The cheaper mortgages would of course revert to the lender’s higher Standard Variable Rate (SVR) at the end of their respective terms. However, the borrowers should be able to remortgage to get new deals. Even though this may incur fees, these are likely to total below £1,000 and so would not come close to the extra costs of the 15-year fixed rate mortgage.
If (and it may be a big ‘if’) a borrower can continue to find 2-year fixed rate deals at similarly low rates, then over the 15 years they would save around £20,000 compared to a borrower on the 15-year fixed rate, even factoring in remortgaging fees.
In this scenario, the holder of the 15-year fixed rate mortgage only wins if interest rates rise significantly in the space of those two years. At present this seems unlikely, though it’s worth remembering that they were much higher 10 years ago:
What if I repay a 15-year fixed mortgage early?
You’ll usually have to pay a significant early repayment charge (ERC) if you pay off a long-term fixed rate mortgage early (e.g. by remortgaging).

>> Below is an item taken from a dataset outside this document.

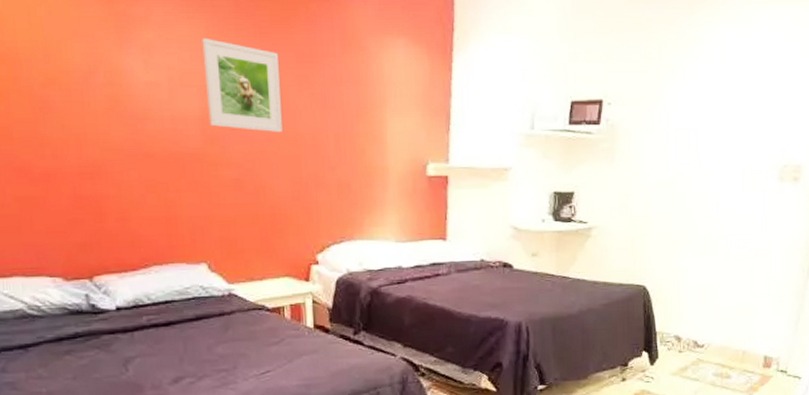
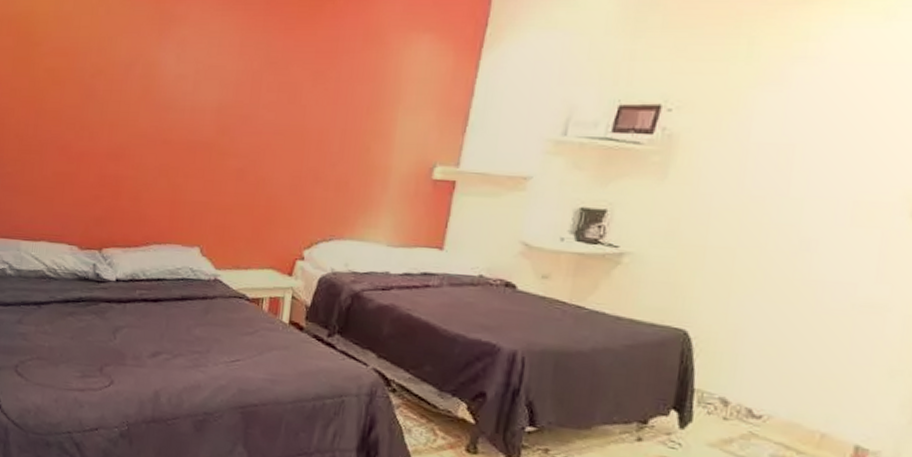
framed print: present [202,37,282,133] -> none [224,33,299,127]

For the Virgin Money 15-year fixed deal, this would be 8 per cent in the first five years, 7 per cent up to year 10, then falling by steps to 1 per cent in year 14. So if you wanted to switch mortgages after nine years, then (based on the borrowing levels described above) your ERC penalty payment would be around £14,413. In other words, it would be prohibitively expensive unless you wanted to switch in the last few years of the deal.
Can I make overpayments on the mortgage?
You can however make overpayments on your 15-year fixed rate mortgage, and so pay it off slightly early. Virgin Money allows you to pay 10 per cent more per year without incurring an ERC. This would settle a 25 year mortgage in around 21 years instead, and mean paying back a smaller total amount.
Who might be suited to a 15-year fixed mortgage?
A very long fixed mortgage term may not be suitable for a first-time buyer, who is likely to need to remortgage much sooner as they move up the property ladder. Such a long term deal is probably more suited to settled homeowners who have no plans to move in the next 15 years, or those with exactly 15 years left on their mortgages who want to minimise risk during this time.
For other homebuyers, the best strategy may still be a series of shorter mortgage deals linked by regular remortgaging. A mortgage broker can make this a less onerous process, and can also help to keep remortgaging fees to a minimum.